Augusten Xon Burroughs (b. 23 October 1965) was born Christopher Richter Robison in Pittsburgh, Pennsylvania. His mother, the poet Margaret Robison, gave him to her psychiatrist, Dr. Rodolph Turcotte, whose household — overcrowded, unsupervised, and presided over by a man who believed he received divine messages through his bowel movements — became the setting of Running with Scissors. He changed his name, moved to New York, and became an advertising copywriter before turning to writing.

Life and Career

Sellevision (2000) — a satirical novel about a home-shopping network — was his fiction debut. Running with Scissors (2002) was the memoir that made him famous, recounting his surreal, terrifying childhood with a black humour that drew comparisons to David Sedaris and Mary Karr.

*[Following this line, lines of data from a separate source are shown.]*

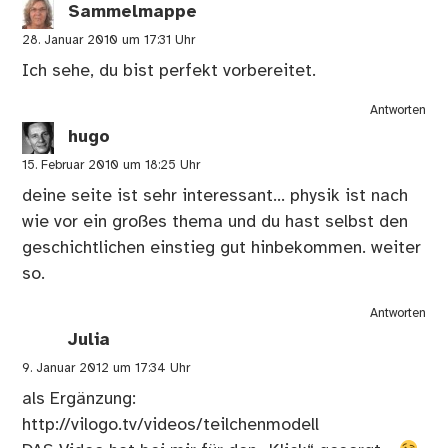
Sammelmappe
28. Januar 2010 um 17:31 Uhr
Ich sehe, du bist perfekt vorbereitet.
Antworten
hugo
15. Februar 2010 um 18:25 Uhr
deine seite ist sehr interessant… physik ist nach
wie vor ein großes thema und du hast selbst den
geschichtlichen einstieg gut hinbekommen. weiter
so.
Antworten
Julia
9. Januar 2012 um 17:34 Uhr
als Ergänzung:
http://vilogo.tv/videos/teilchenmodell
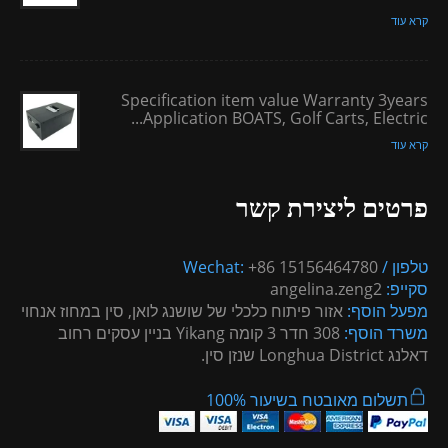
קרא עוד
Specification item value Warranty 3years
Application BOATS, Golf Carts, Electric...
קרא עוד
פרטים ליצירת קשר
טלפון / Wechat:
+86 15156464780
סקייפ:
angelina.zeng2
מפעל הוסף:
אזור פיתוח כלכלי של שושנג לואן, סין במחוז אנחוי
משרד הוסף:
308 חדר 3 קומה Yikang בניין עסקים רחוב
דאלנג Longhua District שנזן סין.
תשלום מאובטח בשיעור 100%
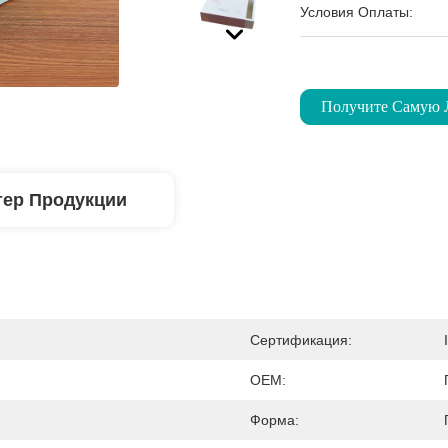
Условия Оплаты:
Получите Самую
тер Продукции
Сертификация:
OEM:
Форма:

The Turcotte family sued, and the case was settled; Burroughs maintained that the memoir was true.

Dry (2003) — about his alcoholism and recovery in New York — was praised as one of the best addiction memoirs ever written. Magical Thinking (2004) was an essay collection. A Wolf at the Table (2008) — about his relationship with his absent, violent father — was his darkest book. Lust & Wonder (2016) covered his romantic life, culminating in his marriage to Christopher Schelling.

Major Works and Themes

Burroughs writes about damage — his own, and the damage done by people who are supposed to protect children but don’t. His signature is the ability to find comedy in genuinely horrific material without trivialising the horror. His prose is direct, conversational, and structured around set pieces of escalating absurdity.

Key Works

  • Running with Scissors (2002)
  • Dry (2003)
  • A Wolf at the Table (2008)
  • Lust & Wonder (2016)

Collecting Burroughs

Running with Scissors (2002, St. Martin’s Press) first edition brings $15–$40. Dry (2003, St. Martin’s) brings $10–$30.